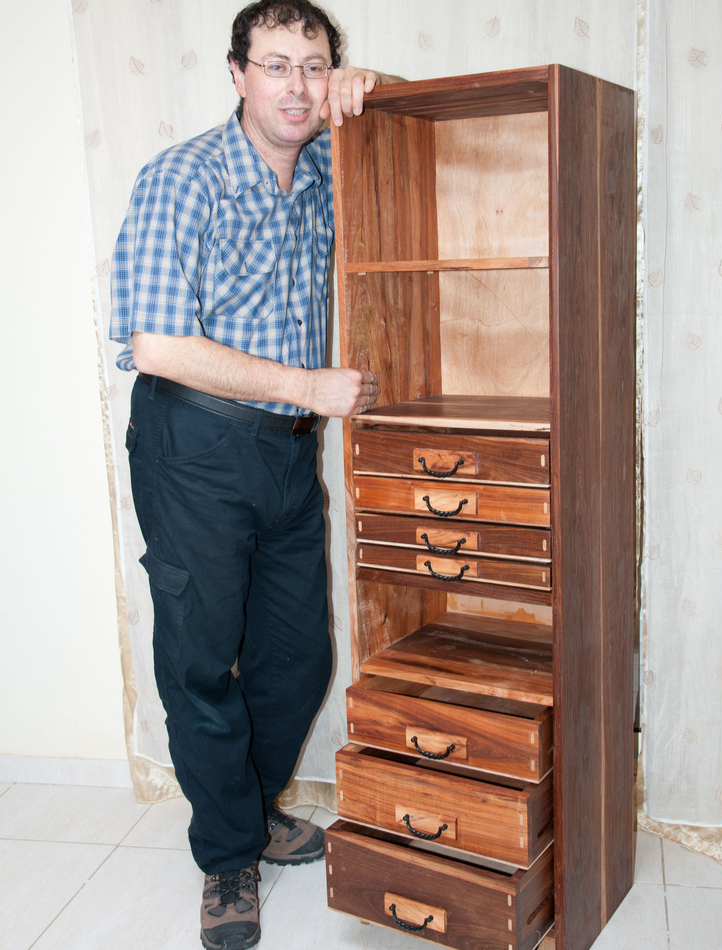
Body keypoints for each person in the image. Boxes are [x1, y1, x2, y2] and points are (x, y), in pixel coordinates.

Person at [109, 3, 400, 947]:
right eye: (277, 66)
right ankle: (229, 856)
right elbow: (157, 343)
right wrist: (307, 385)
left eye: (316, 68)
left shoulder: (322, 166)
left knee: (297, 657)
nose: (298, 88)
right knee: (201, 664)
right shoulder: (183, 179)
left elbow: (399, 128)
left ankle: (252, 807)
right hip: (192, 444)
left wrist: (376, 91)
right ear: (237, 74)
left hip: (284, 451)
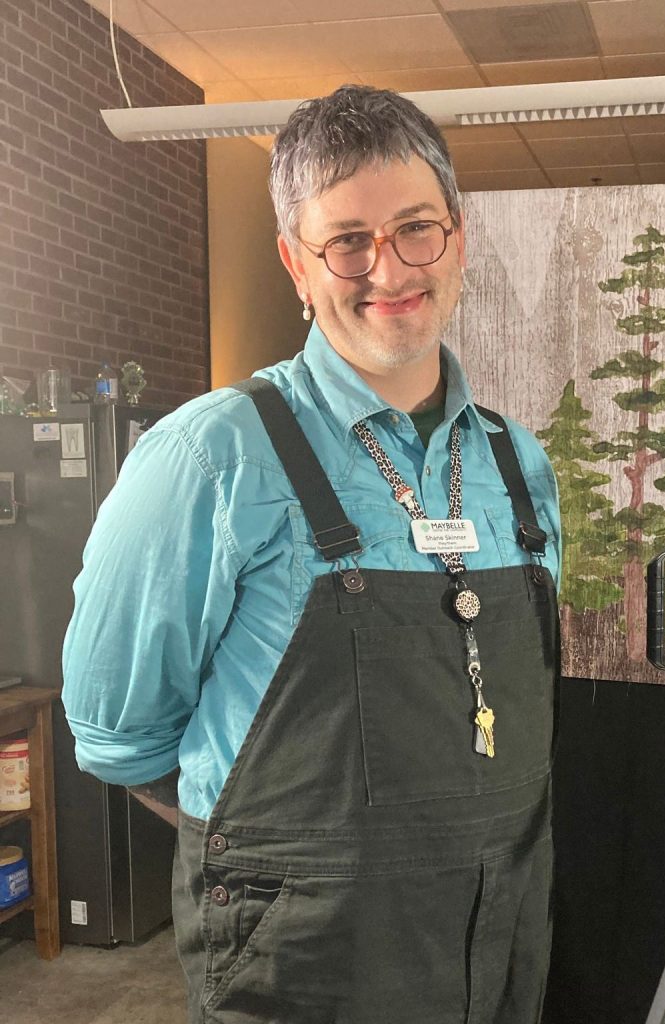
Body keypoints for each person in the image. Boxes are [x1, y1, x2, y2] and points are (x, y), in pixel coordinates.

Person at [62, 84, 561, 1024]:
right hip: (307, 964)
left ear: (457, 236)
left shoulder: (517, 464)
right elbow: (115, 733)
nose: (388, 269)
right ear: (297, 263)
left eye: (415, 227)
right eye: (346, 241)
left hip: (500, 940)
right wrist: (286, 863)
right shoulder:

☆ ☆ ☆ ☆ ☆

◆ WHAT IS EXPECTED ◆
Transcribe word for word the lines from the one holding "right hip: (307, 964)" to the last line of the listing above, inclusive.

◆ RESPONSE BELOW ◆
right hip: (307, 964)
left ear: (457, 236)
left shoulder: (517, 464)
right elbow: (115, 733)
nose: (388, 269)
right ear: (297, 263)
left eye: (415, 227)
right eye: (346, 241)
left hip: (500, 940)
right wrist: (286, 863)
right shoulder:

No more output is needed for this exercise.